Pintasan.co, Jakarta – Di tengah krisis pangan global yang kian kompleks, Ikatan Cendekiawan Muslim Indonesia (ICMI) memilih satu pendekatan yang tegas: menempatkan perempuan sebagai pusat solusi. Pilihan itu tidak lahir dari ruang kosong. Ia tumbuh dari kepemimpinan perempuan yang bekerja senyap, konsisten, dan berbasis pengetahuan. Dua di antaranya adalah Ir. Hanifah Husein dan Prof. Dr. Ir. Riri Fitri Sari, MM., M.Sc.
Hanifah Husein bukan hanya Ketua Panitia International Conference of Muslim Women (ICMW) 2025, tetapi juga Kepala Departemen Pemberdayaan dan Pelatihan Perempuan MPP ICMI. Dalam banyak pernyataannya, Hanifah selalu memulai isu pangan dari hal paling mendasar: kualitas hidup manusia. Baginya, pangan bukan sekadar komoditas, melainkan hak asasi yang menentukan apakah sebuah bangsa dapat melahirkan generasi yang sehat, cerdas, dan produktif.
“Kecukupan pangan adalah fondasi peradaban,” demikian pandangan Hanifah.
Ia menempatkan perempuan sebagai penjaga utama fondasi tersebut mulai dari dapur keluarga hingga ruang kebijakan publik. Dalam pengamatannya, jika peran perempuan dalam pemenuhan gizi dan pengelolaan pangan diabaikan, maka yang terancam bukan hanya ketahanan pangan, tetapi masa depan generasi.
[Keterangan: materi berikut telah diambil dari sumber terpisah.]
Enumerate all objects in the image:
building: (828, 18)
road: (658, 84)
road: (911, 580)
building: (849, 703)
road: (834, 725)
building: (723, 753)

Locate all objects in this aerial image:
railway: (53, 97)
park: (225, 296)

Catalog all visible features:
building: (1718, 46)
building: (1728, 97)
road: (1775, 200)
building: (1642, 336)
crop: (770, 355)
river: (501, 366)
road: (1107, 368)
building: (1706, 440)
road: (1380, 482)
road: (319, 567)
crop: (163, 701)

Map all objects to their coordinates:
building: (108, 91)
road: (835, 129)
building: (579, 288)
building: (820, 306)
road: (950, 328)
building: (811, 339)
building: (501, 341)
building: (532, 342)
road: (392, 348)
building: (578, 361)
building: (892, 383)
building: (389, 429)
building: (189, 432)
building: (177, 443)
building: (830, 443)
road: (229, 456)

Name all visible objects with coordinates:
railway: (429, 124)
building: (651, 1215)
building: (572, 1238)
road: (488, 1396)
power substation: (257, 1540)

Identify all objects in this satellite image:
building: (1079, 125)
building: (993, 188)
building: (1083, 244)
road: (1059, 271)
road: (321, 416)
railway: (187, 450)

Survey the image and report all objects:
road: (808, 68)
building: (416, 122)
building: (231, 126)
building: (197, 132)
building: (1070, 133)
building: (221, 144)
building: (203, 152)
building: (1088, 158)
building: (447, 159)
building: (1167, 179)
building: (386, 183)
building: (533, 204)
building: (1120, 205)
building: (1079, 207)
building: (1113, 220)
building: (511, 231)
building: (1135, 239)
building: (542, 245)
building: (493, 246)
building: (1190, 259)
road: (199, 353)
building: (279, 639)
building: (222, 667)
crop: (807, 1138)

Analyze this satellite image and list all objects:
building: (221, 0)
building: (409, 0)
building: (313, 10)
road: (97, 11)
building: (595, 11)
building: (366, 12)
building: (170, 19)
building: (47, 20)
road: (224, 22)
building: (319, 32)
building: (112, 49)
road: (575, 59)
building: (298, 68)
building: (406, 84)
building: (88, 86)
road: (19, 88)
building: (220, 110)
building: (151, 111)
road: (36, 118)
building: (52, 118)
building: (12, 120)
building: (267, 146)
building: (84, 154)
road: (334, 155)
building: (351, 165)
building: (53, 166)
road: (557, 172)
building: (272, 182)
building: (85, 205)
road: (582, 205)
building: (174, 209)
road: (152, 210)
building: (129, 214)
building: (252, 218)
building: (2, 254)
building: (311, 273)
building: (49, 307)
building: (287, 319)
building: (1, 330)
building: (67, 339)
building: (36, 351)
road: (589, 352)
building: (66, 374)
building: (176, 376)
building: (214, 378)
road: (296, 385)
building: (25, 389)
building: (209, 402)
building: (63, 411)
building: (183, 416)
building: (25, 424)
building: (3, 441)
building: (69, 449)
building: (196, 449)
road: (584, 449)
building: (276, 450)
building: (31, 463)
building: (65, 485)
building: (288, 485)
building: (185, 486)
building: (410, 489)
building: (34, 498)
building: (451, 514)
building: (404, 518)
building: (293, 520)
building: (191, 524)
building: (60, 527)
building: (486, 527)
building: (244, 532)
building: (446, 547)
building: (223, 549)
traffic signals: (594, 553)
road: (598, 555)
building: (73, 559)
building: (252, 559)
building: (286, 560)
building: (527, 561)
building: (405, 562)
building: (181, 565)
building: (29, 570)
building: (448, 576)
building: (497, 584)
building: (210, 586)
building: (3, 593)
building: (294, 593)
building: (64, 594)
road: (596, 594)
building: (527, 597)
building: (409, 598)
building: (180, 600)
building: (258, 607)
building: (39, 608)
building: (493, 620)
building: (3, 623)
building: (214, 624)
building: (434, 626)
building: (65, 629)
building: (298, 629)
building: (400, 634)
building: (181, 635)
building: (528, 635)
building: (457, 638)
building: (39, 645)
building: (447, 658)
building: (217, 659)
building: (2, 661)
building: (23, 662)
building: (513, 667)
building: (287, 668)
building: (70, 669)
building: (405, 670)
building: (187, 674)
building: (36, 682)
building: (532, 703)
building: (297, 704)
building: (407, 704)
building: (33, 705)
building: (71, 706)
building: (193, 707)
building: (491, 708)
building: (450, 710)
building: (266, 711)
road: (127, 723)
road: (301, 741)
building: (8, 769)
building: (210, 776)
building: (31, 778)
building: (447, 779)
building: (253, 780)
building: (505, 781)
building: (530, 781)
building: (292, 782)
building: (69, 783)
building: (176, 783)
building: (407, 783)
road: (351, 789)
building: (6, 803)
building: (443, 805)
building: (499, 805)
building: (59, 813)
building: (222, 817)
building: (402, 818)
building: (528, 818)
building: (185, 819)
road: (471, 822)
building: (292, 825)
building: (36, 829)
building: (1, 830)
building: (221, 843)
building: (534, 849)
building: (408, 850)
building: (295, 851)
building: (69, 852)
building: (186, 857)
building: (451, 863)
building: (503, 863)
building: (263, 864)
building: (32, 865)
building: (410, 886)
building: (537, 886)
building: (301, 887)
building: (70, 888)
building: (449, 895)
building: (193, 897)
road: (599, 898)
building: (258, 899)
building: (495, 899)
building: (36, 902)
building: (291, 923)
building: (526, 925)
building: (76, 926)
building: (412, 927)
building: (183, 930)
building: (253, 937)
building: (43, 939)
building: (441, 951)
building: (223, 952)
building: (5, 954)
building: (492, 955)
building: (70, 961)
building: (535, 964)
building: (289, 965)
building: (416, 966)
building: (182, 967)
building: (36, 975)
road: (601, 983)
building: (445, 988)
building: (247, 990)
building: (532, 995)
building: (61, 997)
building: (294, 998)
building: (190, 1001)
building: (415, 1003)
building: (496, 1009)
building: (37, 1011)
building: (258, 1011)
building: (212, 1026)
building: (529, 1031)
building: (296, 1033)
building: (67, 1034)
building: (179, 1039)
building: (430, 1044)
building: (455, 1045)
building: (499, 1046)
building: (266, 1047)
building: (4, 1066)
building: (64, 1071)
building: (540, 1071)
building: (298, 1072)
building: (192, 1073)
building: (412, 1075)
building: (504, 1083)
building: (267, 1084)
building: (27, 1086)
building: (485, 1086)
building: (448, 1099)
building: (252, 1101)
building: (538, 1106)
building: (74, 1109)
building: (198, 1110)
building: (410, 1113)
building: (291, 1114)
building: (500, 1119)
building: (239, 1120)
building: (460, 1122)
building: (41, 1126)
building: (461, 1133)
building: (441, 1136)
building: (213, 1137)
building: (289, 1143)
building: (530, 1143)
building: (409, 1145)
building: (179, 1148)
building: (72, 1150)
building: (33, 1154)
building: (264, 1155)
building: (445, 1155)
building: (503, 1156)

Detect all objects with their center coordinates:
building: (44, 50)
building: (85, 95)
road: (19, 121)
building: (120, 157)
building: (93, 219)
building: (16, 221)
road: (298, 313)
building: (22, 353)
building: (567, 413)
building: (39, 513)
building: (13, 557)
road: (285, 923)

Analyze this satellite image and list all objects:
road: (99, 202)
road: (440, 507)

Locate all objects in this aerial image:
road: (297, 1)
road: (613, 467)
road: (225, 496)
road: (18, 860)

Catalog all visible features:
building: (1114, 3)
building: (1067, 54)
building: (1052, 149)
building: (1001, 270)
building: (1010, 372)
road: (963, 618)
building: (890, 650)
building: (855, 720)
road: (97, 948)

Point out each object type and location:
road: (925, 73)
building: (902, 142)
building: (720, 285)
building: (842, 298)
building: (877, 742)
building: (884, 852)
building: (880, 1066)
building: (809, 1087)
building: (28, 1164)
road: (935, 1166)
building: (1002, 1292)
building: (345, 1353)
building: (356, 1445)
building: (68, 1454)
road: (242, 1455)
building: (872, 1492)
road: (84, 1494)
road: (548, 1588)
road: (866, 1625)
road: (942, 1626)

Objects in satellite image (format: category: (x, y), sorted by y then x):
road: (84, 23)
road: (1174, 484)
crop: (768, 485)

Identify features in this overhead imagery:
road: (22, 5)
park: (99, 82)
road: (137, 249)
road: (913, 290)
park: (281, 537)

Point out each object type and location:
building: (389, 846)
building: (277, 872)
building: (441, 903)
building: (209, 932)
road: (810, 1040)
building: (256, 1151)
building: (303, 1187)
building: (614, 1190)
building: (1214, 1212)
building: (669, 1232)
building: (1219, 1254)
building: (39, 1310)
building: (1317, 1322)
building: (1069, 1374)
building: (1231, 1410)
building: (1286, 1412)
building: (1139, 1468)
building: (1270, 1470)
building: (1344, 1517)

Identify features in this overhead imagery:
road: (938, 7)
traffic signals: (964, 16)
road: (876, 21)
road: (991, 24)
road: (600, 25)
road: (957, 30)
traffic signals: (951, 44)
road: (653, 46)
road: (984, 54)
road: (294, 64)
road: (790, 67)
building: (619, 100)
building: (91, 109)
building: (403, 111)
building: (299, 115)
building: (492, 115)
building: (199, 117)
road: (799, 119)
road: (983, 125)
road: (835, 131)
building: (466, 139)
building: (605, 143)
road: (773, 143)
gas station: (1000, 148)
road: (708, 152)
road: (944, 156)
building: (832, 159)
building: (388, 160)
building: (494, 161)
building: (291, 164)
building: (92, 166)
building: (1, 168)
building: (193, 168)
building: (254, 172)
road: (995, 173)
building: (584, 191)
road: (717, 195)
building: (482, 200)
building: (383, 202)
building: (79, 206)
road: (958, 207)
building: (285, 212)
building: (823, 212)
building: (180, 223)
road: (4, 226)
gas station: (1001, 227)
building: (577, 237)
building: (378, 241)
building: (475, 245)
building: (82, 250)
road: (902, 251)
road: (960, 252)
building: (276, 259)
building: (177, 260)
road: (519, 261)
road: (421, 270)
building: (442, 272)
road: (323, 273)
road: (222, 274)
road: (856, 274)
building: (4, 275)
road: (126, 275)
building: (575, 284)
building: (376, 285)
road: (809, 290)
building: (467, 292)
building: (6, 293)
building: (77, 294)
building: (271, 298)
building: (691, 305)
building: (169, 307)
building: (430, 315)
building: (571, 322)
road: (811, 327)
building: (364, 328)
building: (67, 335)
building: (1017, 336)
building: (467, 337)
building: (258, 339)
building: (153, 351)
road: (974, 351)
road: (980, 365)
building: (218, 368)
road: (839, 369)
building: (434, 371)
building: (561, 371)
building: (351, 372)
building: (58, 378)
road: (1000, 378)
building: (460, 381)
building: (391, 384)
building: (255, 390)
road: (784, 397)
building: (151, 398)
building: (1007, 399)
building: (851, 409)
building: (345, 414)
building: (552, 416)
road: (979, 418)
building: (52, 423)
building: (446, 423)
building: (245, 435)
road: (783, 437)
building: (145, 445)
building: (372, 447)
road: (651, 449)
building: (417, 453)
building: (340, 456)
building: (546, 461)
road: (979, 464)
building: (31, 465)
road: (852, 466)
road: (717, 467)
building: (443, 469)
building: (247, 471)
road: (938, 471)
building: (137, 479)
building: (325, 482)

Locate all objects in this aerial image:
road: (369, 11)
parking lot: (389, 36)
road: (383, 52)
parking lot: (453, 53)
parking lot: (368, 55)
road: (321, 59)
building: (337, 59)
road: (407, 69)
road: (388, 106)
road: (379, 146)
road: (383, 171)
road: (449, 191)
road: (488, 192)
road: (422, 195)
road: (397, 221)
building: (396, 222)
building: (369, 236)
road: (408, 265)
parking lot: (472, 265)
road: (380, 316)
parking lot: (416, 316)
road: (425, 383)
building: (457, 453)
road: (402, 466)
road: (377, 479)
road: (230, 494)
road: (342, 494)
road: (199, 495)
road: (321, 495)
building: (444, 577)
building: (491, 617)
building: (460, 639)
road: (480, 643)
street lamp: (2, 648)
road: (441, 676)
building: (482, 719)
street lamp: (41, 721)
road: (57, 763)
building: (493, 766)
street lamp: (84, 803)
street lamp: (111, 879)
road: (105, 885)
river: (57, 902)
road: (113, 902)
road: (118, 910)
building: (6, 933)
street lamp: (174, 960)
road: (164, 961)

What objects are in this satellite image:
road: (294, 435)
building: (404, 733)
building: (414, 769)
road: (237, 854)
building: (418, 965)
Namun Hanifah juga menyadari bahwa tantangan pangan hari ini tidak lagi sederhana. Perubahan iklim, bencana alam, dan konflik global membuat persoalan pangan saling bertumpuk dan melintasi batas negara. Karena itu, melalui ICMW 2025, ia mendorong dialog lintas disiplin dan lintas negara agar perempuan tidak hanya hadir sebagai pelaksana, tetapi juga sebagai perumus solusi berbasis ilmu dan pengalaman.
Jika Hanifah membawa isu pangan dari akar sosial dan kemanusiaan, maka Prof. Riri Fitri Sari hadir dari sisi keilmuan dan teknologi. Sebagai Wakil Ketua Umum MPP ICMI sekaligus Guru Besar Teknologi Informasi Universitas Indonesia, Riri melihat masa depan ketahanan pangan tidak bisa dilepaskan dari inovasi, khususnya kecerdasan buatan (AI).
Riri menaruh perhatian pada bagaimana teknologi cerdas mulai memasuki ruang paling personal: rumah tangga. Dari kulkas pintar yang mampu melacak inventaris pangan hingga sistem pengolahan dan pengawetan berbasis AI, perempuan menurut Riri secara alami berada di garis depan adaptasi teknologi ini.
“Perempuan bukan hanya pengguna teknologi, tetapi pengambil keputusan utama,” ujarnya.
Dalam pandangan Riri, perempuan memiliki kemampuan kalkulasi multifaset: mempertimbangkan harga, keberlanjutan, efisiensi jangka panjang, hingga keamanan data dan privasi keluarga. Di titik inilah teknologi menjadi alat strategis untuk membangun rumah tangga yang sehat, berkelanjutan, dan resilien terhadap krisis pangan.
Pertemuan gagasan Hanifah dan Riri menemukan momentumnya dalam ICMW 2025. Di bawah payung ICMI, keduanya menggabungkan pendekatan sosial, keilmuan, dan nilai keislaman dalam satu agenda besar: memperkuat ketahanan pangan melalui kepemimpinan perempuan. Konferensi ini menghadirkan tokoh nasional dan internasional, membahas tata kelola pangan, perspektif Islam, hingga inovasi teknologi dan sosial, yang hasilnya akan dirangkum dalam sebuah buku rekomendasi kebijakan.
Bagi ICMI, sosok Hanifah dan Riri merepresentasikan wajah kepemimpinan perempuan Muslim yang tidak reaktif, tetapi reflektif; tidak simbolik, tetapi substantif. Dari ruang organisasi hingga forum global, keduanya menunjukkan bahwa ketahanan pangan bukan hanya soal produksi dan distribusi, melainkan tentang pengetahuan, nilai, dan keberanian mengambil peran.
Di tengah dunia yang semakin rapuh oleh krisis, ICMI melalui tangan-tangan perempuan seperti Hanifah Husein dan Riri Fitri Sari sedang menanam sesuatu yang lebih tahan lama dari sekadar pangan: harapan dan masa depan.